After graduating from Waseda University, Keiko Hirano worked for a foundation before joining NHK, where she had a number of roles, including as a newscaster and a narrator for the Taiga drama (an NHK historical drama) about Mori Motonari. She is also a dramatic storyteller who performs recitations of various works on stage and on television, both in Japan and overseas. She received the Galaxy Encouragement Prize for her work on the NHK Performing Arts program, The Narrating World by HIRANO Keiko; in 1997, she won the Grand Prize at the National Arts Festival of the Japanese Agency for Cultural Affairs for her work in theater; and in 2010, she received the Commissioner of Cultural Affairs Award in recognition of the contributions she has made over many years to the art and practice of storytelling. In 2014, Hirano went as a Japan Cultural Envoy to Turkey and Germany where she gave storytelling performances of Japanese literature. She has produced numerous storytelling CDs, DVDs and books. She has performed “The Fire of Rice Sheaves,” “Erutoururu-go no Monogatari” and “Jinmu Tosei,” all of which are connected with Wakayama. Hirano is currently a professor at the Osaka University of Arts.
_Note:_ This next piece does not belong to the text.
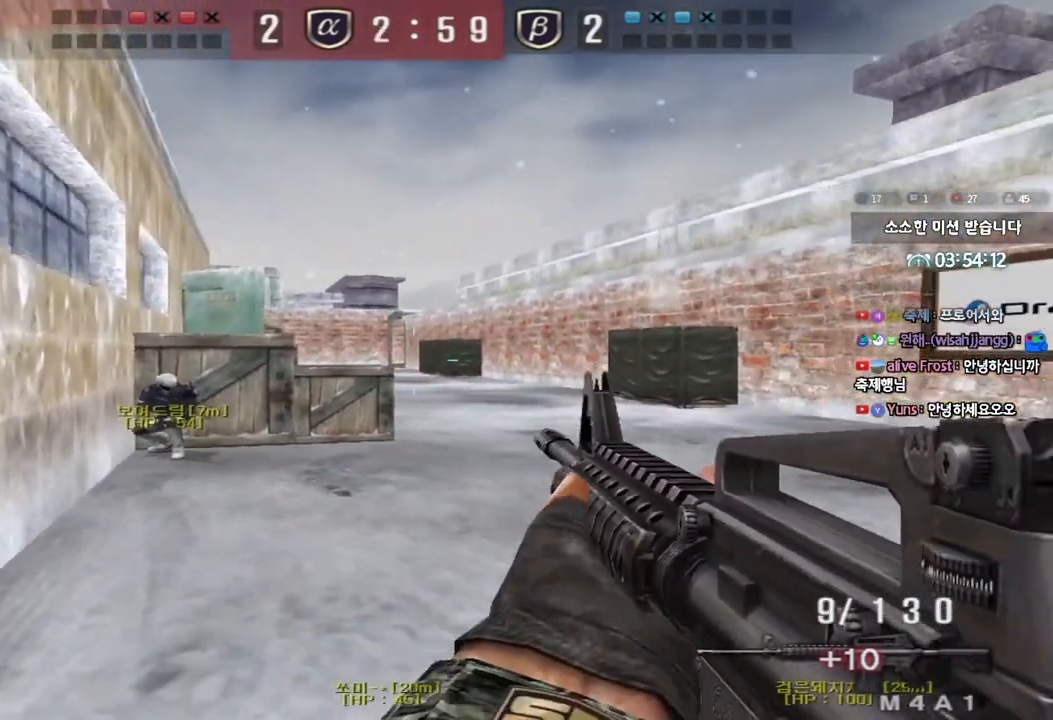
{"keys": ["a", "s"], "events": [[133, "d", "up"], [150, "a", "down"], [233, "r", "down"], [317, "r", "up"]]}
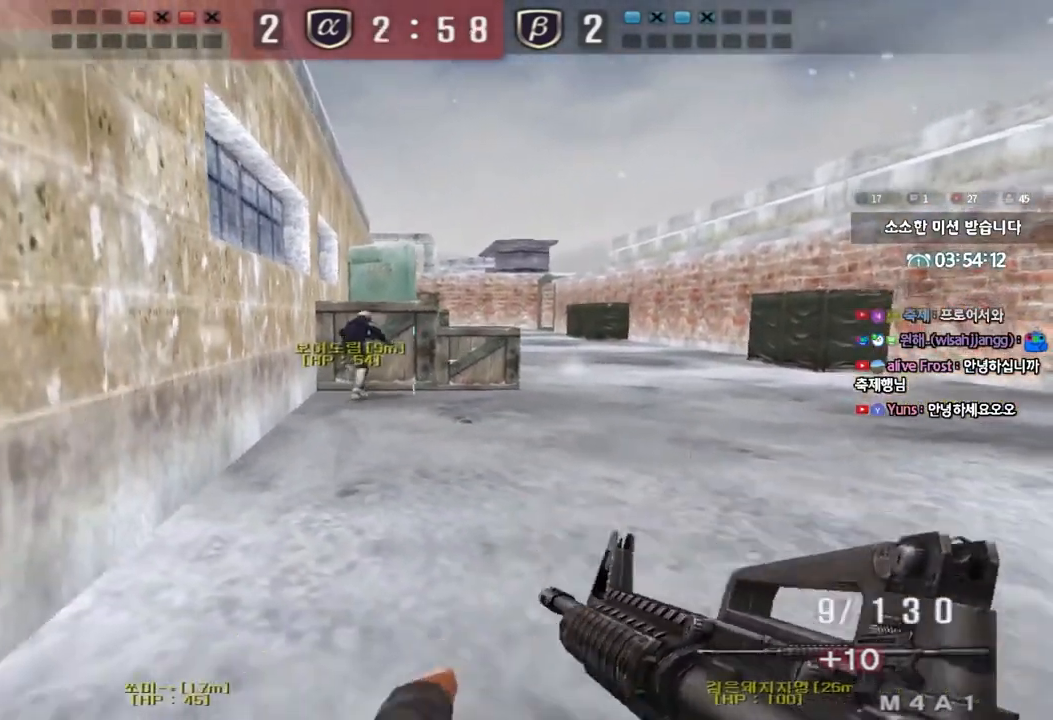
{"keys": ["a", "shift", "w"], "events": [[83, "s", "up"], [383, "shift", "down"], [383, "w", "down"]]}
When I first realized how many heartfelt stories there are of people in Wakayama giving everything to overcome adversity, I was amazed. For someone like me who tells stories for a living, my connection to Wakayama has been forged through any number of tales. The same is true for Koyasan and Kumano, as well. From the moment I set foot on that hallowed ground, it seems as if the very air is different. And as I walk the pilgrim’s path through Kumano, I feel as if I am hearing the beating heart of the mountains. The story of Emperor Jinmu’s Eastern Expedition, found in Japan’s oldest historical record, the Kojiki; the story of “The Fire of Rice Sheaves” and “The Tale of the Frigate Ertuğrul” are all legends and traditions from this region. It is a place where I am enveloped by a deeper and more deliberate rhythm of life. And as I approach Nachi Taisha Grand Shrine, I encounter the sparkling magnificence of the Nachi Waterfall. In 2017, I had the great honor of delivering a recitation here of “Kumano Nachi-otaki to Nihonjin no Kokoro no Monogatari” as part of the 1,700 year anniversary of Nachi Taisha Grand Shrine’s establishment and the 1,300 year anniversary of Nachisan Seiganto-ji Temple’s establishment and inclusion in the Saigoku Kannon Pilgrimage. It is my sincerest hope that this profound spirit will be carried on for future generations.